[YOUR ASSIGNMENT]:
When you transcribe the data below, reproduce every line exactly and leave each picture out.

[DATA SEGMENT]:

*** Begin section ***

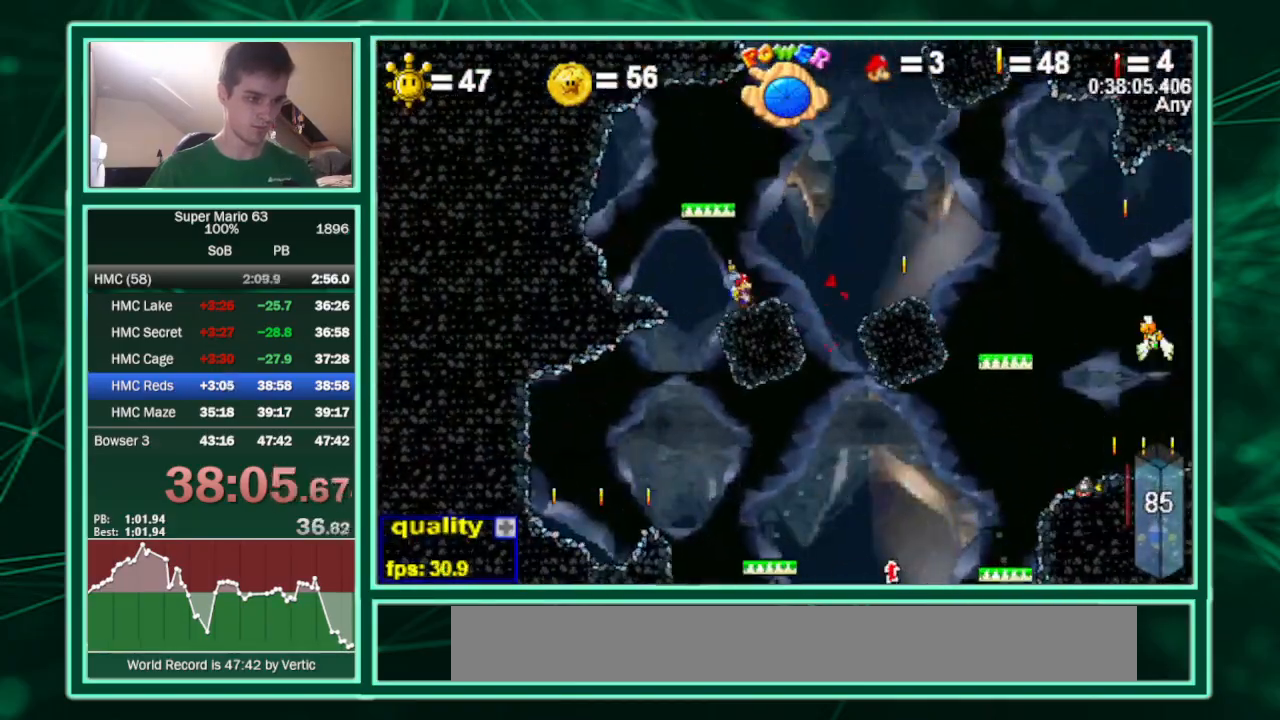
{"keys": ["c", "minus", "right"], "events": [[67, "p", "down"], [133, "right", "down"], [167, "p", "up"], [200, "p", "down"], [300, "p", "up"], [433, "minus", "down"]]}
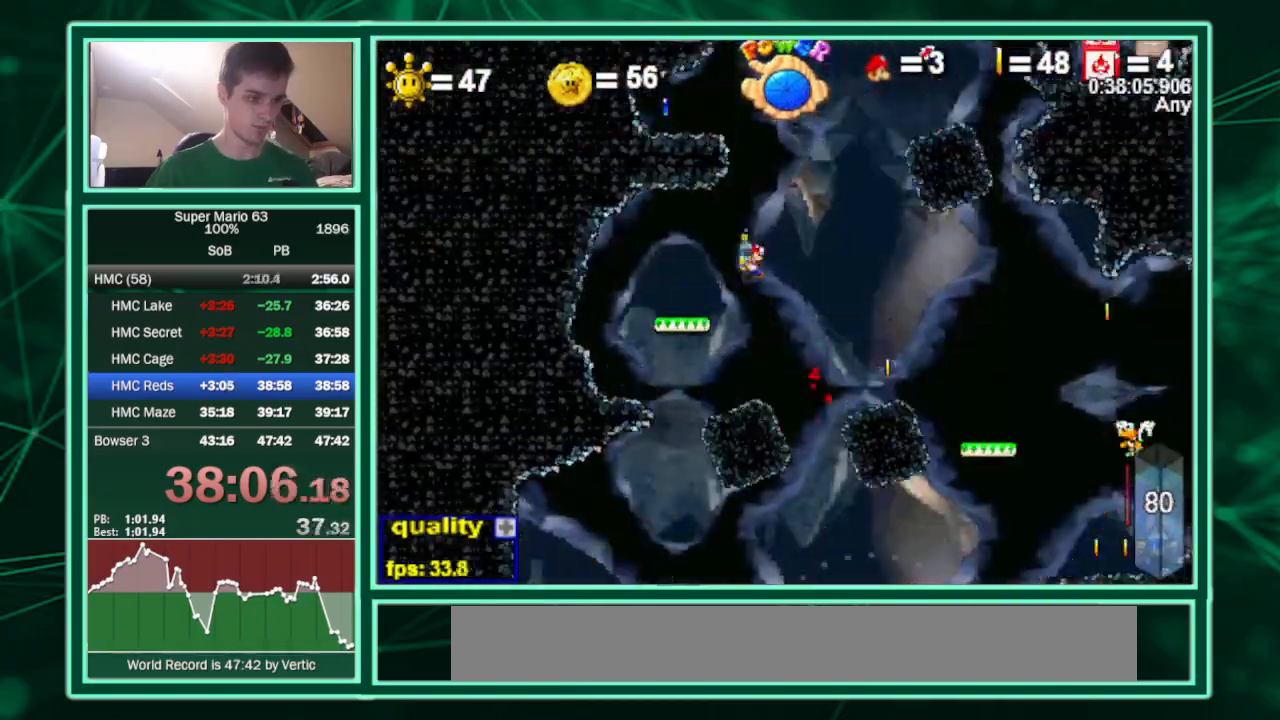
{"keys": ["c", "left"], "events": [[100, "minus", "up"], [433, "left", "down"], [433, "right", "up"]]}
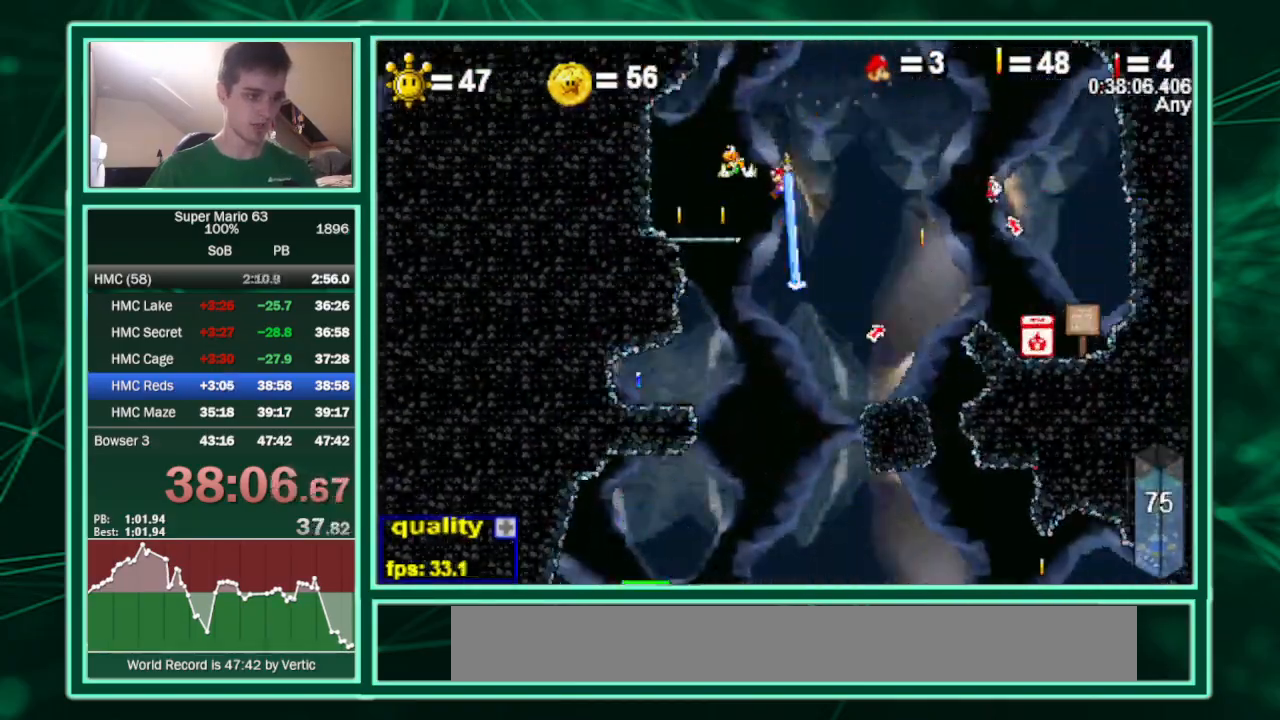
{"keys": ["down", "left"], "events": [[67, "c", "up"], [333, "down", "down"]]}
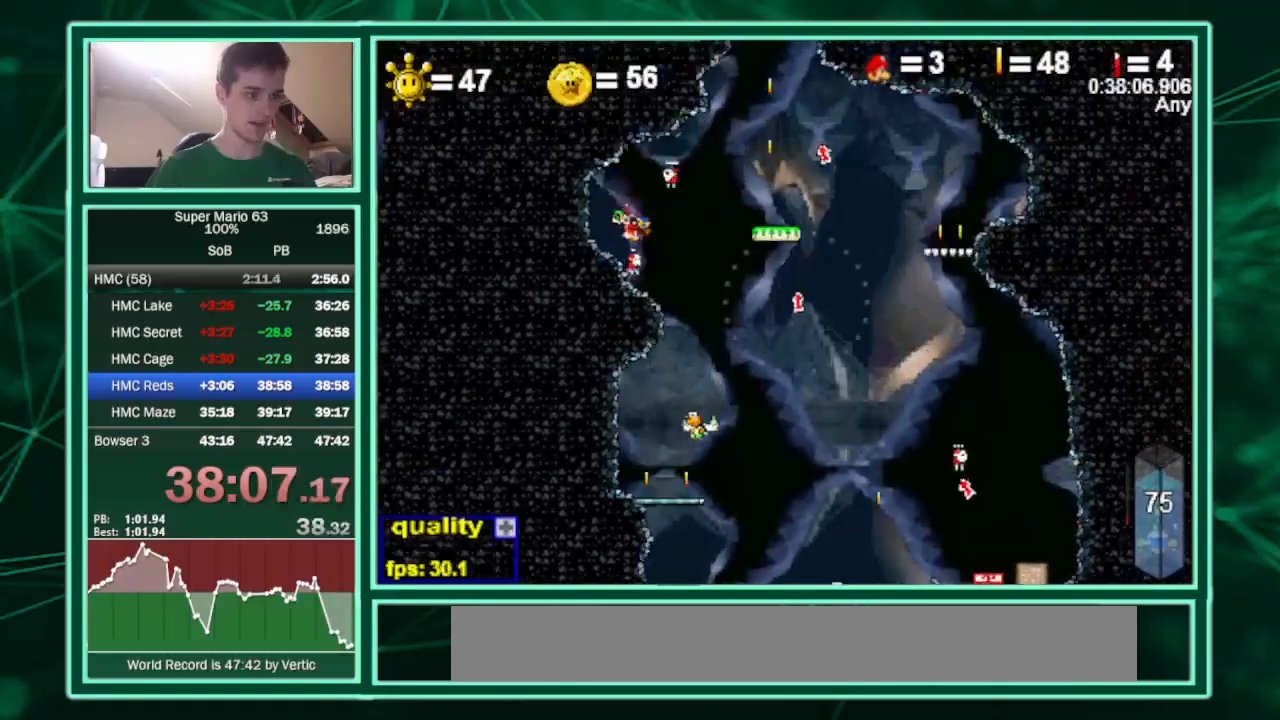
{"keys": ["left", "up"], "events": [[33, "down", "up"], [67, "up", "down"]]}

*** End section ***

[EXERCISE RESULT]:
{"keys": ["c", "minus", "right"], "events": [[67, "p", "down"], [133, "right", "down"], [167, "p", "up"], [200, "p", "down"], [300, "p", "up"], [433, "minus", "down"]]}
{"keys": ["c", "left"], "events": [[100, "minus", "up"], [433, "left", "down"], [433, "right", "up"]]}
{"keys": ["down", "left"], "events": [[67, "c", "up"], [333, "down", "down"]]}
{"keys": ["left", "up"], "events": [[33, "down", "up"], [67, "up", "down"]]}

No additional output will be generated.